Majority of UK bosses don’t care about staff wellbeing and mental health

Stressed woman at home

More than half of all employees believe their employer is showing a lack of concern about their wellbeing or mental health during the current coronavirus lockdown.

Research from a survey of UK employees found that two-thirds of respondents are worried about the effects of the pandemic on their job, with more than three-quarters wanting increased contact with their managers to discuss their health and wellbeing, performance and workload.

The poll found less than a quarter of managers regularly check in with their employees to talk about mental health and wellbeing. 43% of employees said their manager makes no effort at all to check in with them during the current lockdown, despite the duty of care employers have for the wellbeing of their workforce.
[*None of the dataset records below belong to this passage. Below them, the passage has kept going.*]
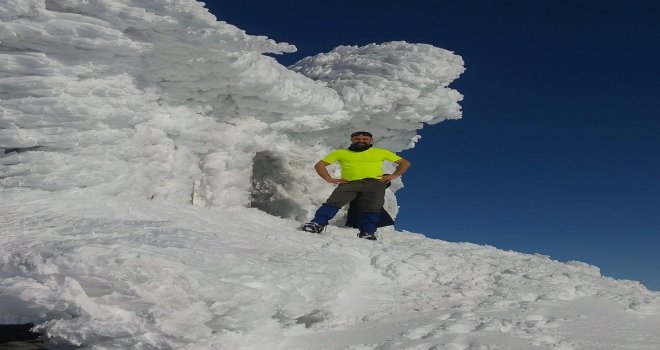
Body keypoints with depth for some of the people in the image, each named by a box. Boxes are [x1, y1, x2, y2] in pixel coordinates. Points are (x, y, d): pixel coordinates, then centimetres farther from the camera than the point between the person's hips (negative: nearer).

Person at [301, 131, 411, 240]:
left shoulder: (381, 152, 21)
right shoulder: (341, 153, 21)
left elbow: (405, 163, 22)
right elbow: (319, 165, 18)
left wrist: (393, 176, 5)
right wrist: (330, 179, 2)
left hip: (374, 182, 1)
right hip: (349, 183, -1)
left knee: (372, 207, -22)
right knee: (334, 202, -22)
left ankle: (368, 232, -25)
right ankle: (317, 224, -31)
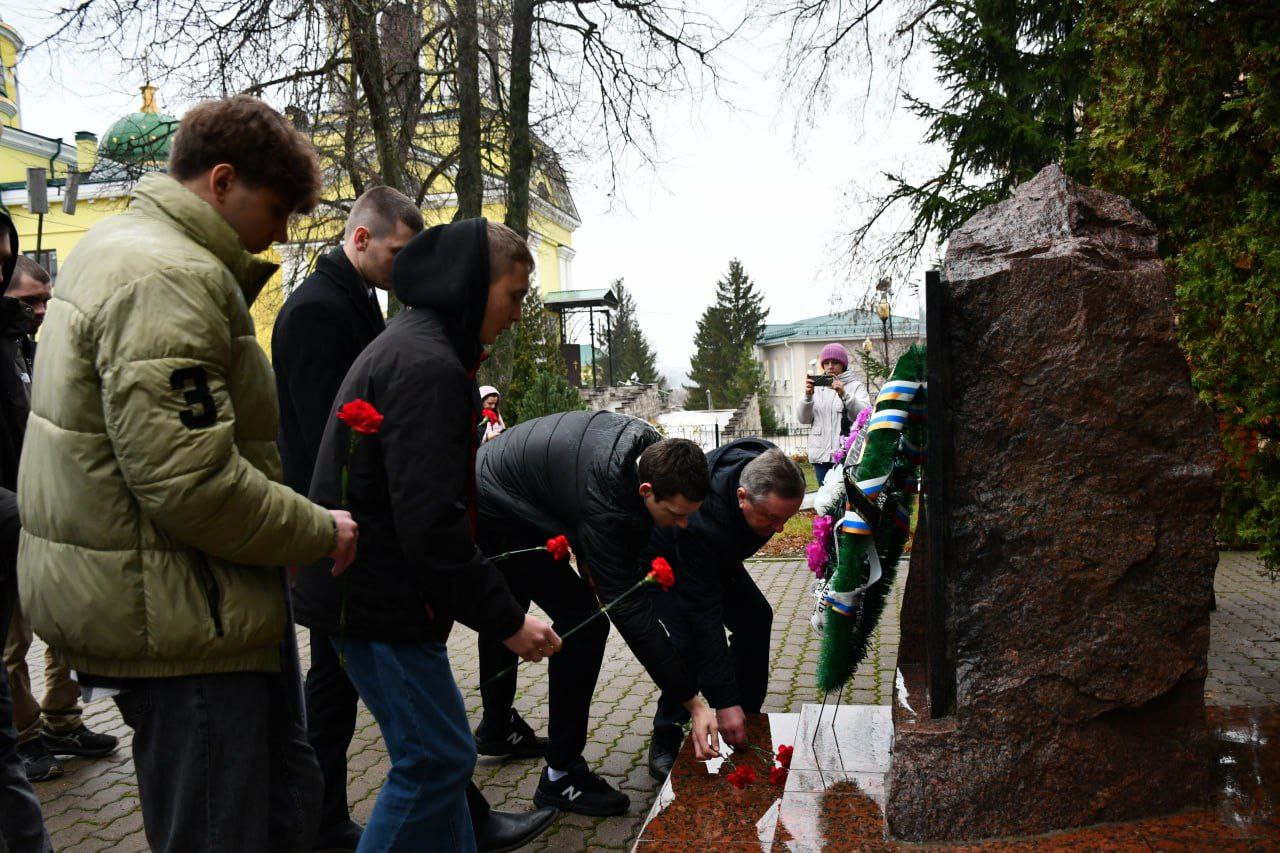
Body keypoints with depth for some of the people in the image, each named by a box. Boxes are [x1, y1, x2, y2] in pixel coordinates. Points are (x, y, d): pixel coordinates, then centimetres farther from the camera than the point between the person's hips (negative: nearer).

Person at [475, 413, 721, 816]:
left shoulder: (651, 446, -14)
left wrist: (588, 557, -1)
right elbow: (630, 612, -34)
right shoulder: (603, 507, -37)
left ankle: (497, 729, 47)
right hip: (494, 515, -10)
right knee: (582, 623, -15)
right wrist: (693, 703, -31)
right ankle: (561, 775, -5)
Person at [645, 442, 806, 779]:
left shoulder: (770, 471, -28)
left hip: (717, 555, 7)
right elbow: (704, 615, -42)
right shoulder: (700, 521, -47)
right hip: (663, 561, -7)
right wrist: (724, 701, -41)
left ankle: (746, 721, 10)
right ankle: (665, 742, -7)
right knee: (689, 640, -24)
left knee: (755, 619, -5)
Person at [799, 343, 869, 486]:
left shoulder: (856, 386, 6)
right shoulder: (817, 387, 15)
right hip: (820, 453, 3)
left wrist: (844, 395, -23)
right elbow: (803, 419, 7)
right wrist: (807, 396, -11)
“As we enter Mental Health Awareness Week, our poll clearly highlights the need for more regular communication between managers and employees. Organisations must utilise technology to connect their remote workforce and enable better people engagement. Organisations need to prioritise creating a culture of collaboration, transparency and kindness during this difficult time,” said Anton Roe, CEO of  payroll, HR and analytics experts, MHR, who carried our the research.

“Many employees find themselves in isolated situations when working from home, and the physical workplace was an important means of social interaction. It is essential that managers demonstrate to employees that their safety and wellbeing is paramount. Regular check-ins can help managers and employees to stay connected. This gives a useful insight to the line manager about how an employee is faring in the current climate and provide the necessary reassurance and support to aid their mental wellbeing,” added Roe.